Unluckiest Sinkerballers, 2019
Pitcher xRuns/100 Pitches Total Runs FG Pitch Value Difference
Marcus Stroman 0.84 9.4 -1.8 11.2
Zach Eflin 1.25 7.0 -3.2 10.2
Lance Lynn 0.54 3.2 -5.4 8.6
Robert Gsellman 0.95 5.1 -2.7 7.8
Joey Lucchesi 1.24 16.7 9.7 7.0
Sam Gaviglio -0.05 -0.3 -7.2 6.9
Diego Castillo 0.59 2.9 -3.3 6.2
Wade LeBlanc 0.06 0.2 -5.7 5.9
Robbie Ray 0.47 1.3 -4.6 5.9
Adrian Houser 2.64 17.2 11.3 5.9

On the other hand, holy Adrian Sampson:

Luckiest Sinkerballers, 2019
Pitcher xRuns/100 Pitches Total Runs FG Pitch Value Difference
Adrian Sampson -1.73 -19.2 -0.5 -18.7
Patrick Corbin -0.36 -4.1 7.0 -11.1
Mike Soroka 0.40 4.6 15.2 -10.6
Tyler Chatwood 0.32 1.6 10.3 -8.7
Yonny Chirinos -0.42 -4.6 3.9 -8.5
Miles Mikolas -0.79 -5.2 3.2 -8.4
Erick Fedde -2.27 -12.2 -3.9 -8.3
Mike Montgomery -2.40 -9.9 -2.2 -7.7
Félix Peña -0.65 -4.5 3.2 -7.7
Gregory Soto -1.13 -7.9 -0.5 -7.4

But in fact, that Adrian Sampson reading shows a problem with syncing up these two leaderboards. Pitchers who throw multiple pitches can get blended between the two. In Baseball Savant’s database (the one I used to get xwOBA), Sampson didn’t throw any four-seam fastballs in 2019. In our database, he was almost exclusively a four-seam guy.
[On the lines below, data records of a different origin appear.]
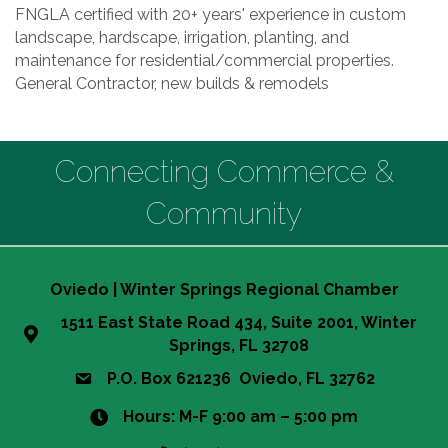
FNGLA certified with 20+ years' experience in custom
landscape, hardscape, irrigation, planting, and
maintenance for residential/commercial properties.
General Contractor, new builds & remodels
Connecting Commerce &
Community
Oviedo | Winter Springs Regional Chamber
1511 East State Road 434, Suite 2001, Winter
Springs, FL 32708
P.O. Box 621236 Oviedo, FL 32762
Hours: M-F 9:00 am – 5:00 pm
So rather than point out further weird loopholes and things you have to think about, I’ll simply link to the data. This sheet has pitch values for every pitcher who had at least one pitch that didn’t result in contact, one pitch that did result in contact, and one inning pitched in 2019.

There are further things we can do with this data. First, we could look at other pitches, which I’ll do later this week. Second, we could test for reliability and year-to-year stability; I have a hunch that they’ll be a bit better, though I’m not yet certain. Lastly, there are things we could do to overhaul all pitch values, and these projects are in my pipeline as well. Using a purely count-based measure ignores changing hitter composition. Controlling for quality of opposition would be a step in the right direction. And while it’s complicated, folding in the base/out state would be useful. The cost of a ball depends heavily on which bases are occupied, because walking someone with two outs and runners in scoring position is different than walking them as a leadoff batter.

But even without those improvements, I hope this is fun and at least somewhat useful. Pitch grades are a neat tool, and these exercises are a low-hanging way to improve them.